**** PROVIDED TEXT
AWS Cost Optimization Best Practice
When companies move into the cloud, the thought normally is that cloud will be much cheaper than dealing with on premise Data Centers, Management etc. While much of this can be correct in terms of manageability many enterprises get caught in the same predicament of treating there cloud infrastructure as just a virtual data center. Unless making the cloud paradigm shift and building for elasticity vs a lift and shift approach many enterprises find themselves spending more than they initially forecasted or planned for. Luckily there are some good approaches that can help and where you can see some vast improvement.
Cloud Center of Excellence
With a company’s journey to the cloud it is imperative that you truly treat the cloud as what it is, a Platform as a Service. This will not be the same like your SaaS offerings where you just sign up, pay your monthly or annual subscription and just forget about it. You will need a team that is dedicated to having a holistic overview and a unique approach to ensure your cloud platforms are running proficiently and as expected. They will need to be proactive and be able to engage with the business on a daily or weekly basis to see where cost optimizations can take place. If you do not have a team such as this already then the suggestion would be to start small with a couple of people and grow as necessary. Some skills to look for would include the following:
- Innovator: AWS is constantly adding in new services and improving current services every month. Things that might have been cumbersome or expensive yesterday may be easy to use and cost beneficial today. You need someone that can constantly look at the current usage and be creative in how to improve it. Has a try fast fail fast mentality in order to validate what will and what will not work for your use case.
- Customer Focus: Understand and willing to talk to the business and understands what the business is trying to achieve. From there they can build solutions on what the customer needs and wants vs building a service that no one has a use case for.
- Automaton or Scripting expert: With all things that can be done in AWS website, you can do the same with the ability to write scripts or functions. Infrastructure as code is a key attribute and will only save all parties involved in your cloud journey time and effort if a template can be used to provision needed services in a particular account. Being able to share this across all teams working in AWS will save time and thus relate to savings on the back end.
- Security Centric: With AWS as well as all Cloud Providers you operate under what is known as the "shared responsibly model". AWS over sees there security in relation to physical security and operations of the hardware but it is up to you to ensure your account is secure. You are now putting your assets in the public domain so you will want someone that fully grasps where weak points in your architecture could be and ensure they are remediated.
Segregation of Environments
AWS best practice has obviously changed over the years since the inception of EC2 and what was considered “Classic” EC2. When Classic EC2 first came around there was no concept of VPC so segregation of your compute environment, it was really down to account level. The concept was simple, Production, Development, QA and Staging all lived in separate accounts. Once EC2 moved into present day with the onset of VPC’s, we had the ability to create not only a logical separation but a network one as well. This moved best practice from each environment living into its own account to each environment living with-in the same account since we can create up to 5 VPC’s in the in the same region. Once Organizations was announced best practice has once again gone back to a multiple account approach to deal with each environment as from and IAM access management perspective it is easier to just allow access via account level vs writing complex IAM policies to limit access to a particular VPC environment. Since you do not pay per account but pay per resource that is used the cost still equates to be the same. With either topology segregation, the important thing to stick to is ensuring that your environments are segregated. You will see how this will benefit you as we move forward.
********
**** RECORDS PROVIDED
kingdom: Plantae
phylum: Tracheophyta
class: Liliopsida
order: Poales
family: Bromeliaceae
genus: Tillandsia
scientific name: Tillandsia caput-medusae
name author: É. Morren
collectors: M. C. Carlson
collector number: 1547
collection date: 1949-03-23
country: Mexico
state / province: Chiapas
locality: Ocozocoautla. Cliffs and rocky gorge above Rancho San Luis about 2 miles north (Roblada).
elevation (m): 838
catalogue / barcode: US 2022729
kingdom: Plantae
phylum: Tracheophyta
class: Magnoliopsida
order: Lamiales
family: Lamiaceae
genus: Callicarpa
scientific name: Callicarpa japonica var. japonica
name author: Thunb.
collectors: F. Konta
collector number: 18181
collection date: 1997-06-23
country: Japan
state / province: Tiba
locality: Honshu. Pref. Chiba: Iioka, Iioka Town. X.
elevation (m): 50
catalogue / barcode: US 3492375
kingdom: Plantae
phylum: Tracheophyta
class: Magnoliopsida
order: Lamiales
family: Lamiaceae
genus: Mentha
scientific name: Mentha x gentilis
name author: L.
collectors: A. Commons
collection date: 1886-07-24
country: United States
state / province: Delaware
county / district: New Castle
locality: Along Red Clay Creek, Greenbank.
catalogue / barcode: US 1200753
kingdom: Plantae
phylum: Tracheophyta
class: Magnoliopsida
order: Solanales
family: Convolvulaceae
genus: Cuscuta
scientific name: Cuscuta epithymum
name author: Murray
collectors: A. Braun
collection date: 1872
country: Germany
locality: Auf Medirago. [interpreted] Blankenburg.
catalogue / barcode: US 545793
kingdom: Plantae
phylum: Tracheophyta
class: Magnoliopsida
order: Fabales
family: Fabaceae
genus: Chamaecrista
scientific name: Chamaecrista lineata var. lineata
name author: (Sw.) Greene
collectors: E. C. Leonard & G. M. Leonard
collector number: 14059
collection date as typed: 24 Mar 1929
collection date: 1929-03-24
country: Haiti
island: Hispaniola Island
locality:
********
● TASK DIRECTIONS: Edit the AWS cost optimization text by writing out everything from "- Automaton or" down to "the back end.", with "template" changed to "blueprint".

● COMPLETE ANSWER:
- Automaton or Scripting expert: With all things that can be done in AWS website, you can do the same with the ability to write scripts or functions. Infrastructure as code is a key attribute and will only save all parties involved in your cloud journey time and effort if a blueprint can be used to provision needed services in a particular account. Being able to share this across all teams working in AWS will save time and thus relate to savings on the back end.